L'une des pluralités de galets 40 et/ou 42 est pourvue de moyens élastiques 88 destinés à appliquer une pression à l'encontre de l'autre pluralité de galets : sur la fig.8, ce sont les galets internes 42 qui comportent les dits moyens élastiques 88 tandis que sur les fig.5 et 6, ce sont les galets moteurs 40.
Sur la fig.8, Les quatrièmes moyens sont constitués d'une part par une pluralité de groupes, tels que 90, de galets, tels que 92, de type hyperboloïdiques, dits aussi "diabolo", les dits galets 92 épousant la surface extérieure des ébauches 1. Les groupes 90 de galets "diabolo" 92 sont respectivement supportés par la cage 67 par 1'intermédiaire de moyens 94 de réglage de leur tangence à la dite surface conique 54 proche du cylindre. On notera que la liaison élastique 74 fig.7 entre les deux parties supérieure 70 et inférieure 72 de la cage 67 participe des quatrièmes moyens.
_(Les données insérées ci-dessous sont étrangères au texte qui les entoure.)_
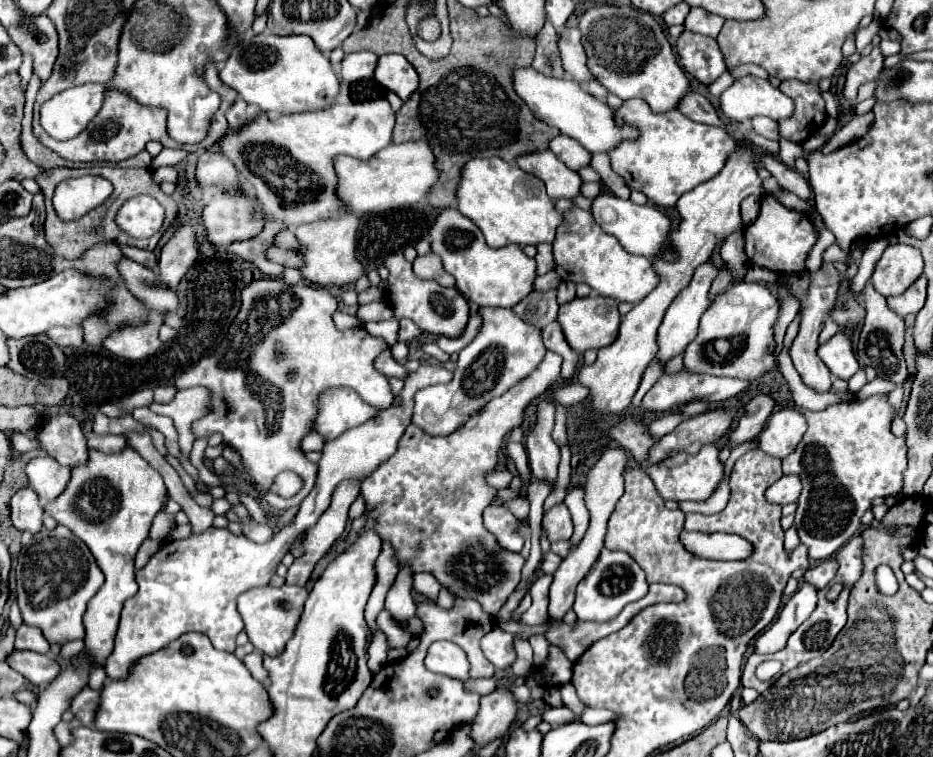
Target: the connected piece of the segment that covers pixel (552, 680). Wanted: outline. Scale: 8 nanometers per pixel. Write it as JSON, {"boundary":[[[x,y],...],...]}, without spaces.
{"boundary":[[[550,646],[550,660],[542,668],[544,684],[560,688],[570,682],[572,678],[572,662],[564,656],[564,652],[556,646]]]}

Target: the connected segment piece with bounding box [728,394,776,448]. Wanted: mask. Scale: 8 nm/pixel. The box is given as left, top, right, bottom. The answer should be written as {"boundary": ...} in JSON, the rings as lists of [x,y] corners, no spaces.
{"boundary":[[[758,394],[754,396],[746,406],[744,406],[744,418],[738,420],[738,426],[730,432],[730,442],[728,448],[734,448],[742,442],[752,440],[754,436],[760,434],[760,430],[764,428],[768,416],[774,410],[774,398],[770,398],[768,394]]]}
On remarquera que la fig.2 d'une part, et les fig.3 et 4 d'autre part, illustrent des moyens différents de support des ébauches 1 le long du poste de transfert discontinu 6 :
- sur la fig.2, le poste de transfert continu 8 et le poste de transfert discontinu 6 comportent chacun un noyau cylindrique 94 allongé relié au bâti par le voile 30, le dit noyau étant destiné à supporter les ébauches 1 roulées dont les bords longitudinaux sont séparés par le dit voile 30 le long duquel ils peuvent circuler. Les noyaux 94 sont situés dans le prolongement du rouleau d'appui de la rouleuse 4 et de son palier ;
- sur les fig. 3 et 4, les ébauches 1 sont supportées en suspension par le voile 30 le long du
poste de transfert discontinu 6 au moyen d'une double pluralité 96 et 98 de couples de galets, tels que 100 et 102, entre lesquels circulent les ébauches 1 : les couples de galets 100 et 102 sont disposés de part et d'autre du voile 30, certains 100 étant situés à l'extérieur des ébauches 1, les autres 102 étant situés à l'intérieur des ébauches.
On remarquera en outre que le support participant des deuxièmes moyens peut être soit une mollette 104, tel que cela est représenté sur la fig.7, soit un plateau 106, tel que cela apparaît sur la fig.8. Une buse 110 est supportée en la partie supérieure 70 des cages 66 et 67, la dite buse 110 étant équipée de moyens de refroidissement 114.
Avantageusement, la buse 110 est en bronze et les ébauches 1 sont plaquées contre la face interne de la buse 110 par les moyens 74 élastiques reliant les parties inférieure 72 et supérieure 70 des cages 66 et 67.
A la sortie de la machine, les viroles sont séparables les unes des autres soit manuellement par un opérateur, soit mécaniquement par des moyens motorisés compris dans un poste annexe.
Bien que l'on ait décrit et représenté des formes préférées de réalisation de l'invention, il doit être compris que la portée de cette dernière n'est pas limitée à ces formes mais qu'elle s'étend à toute machine comportant les caractéristiques énoncées plus haut.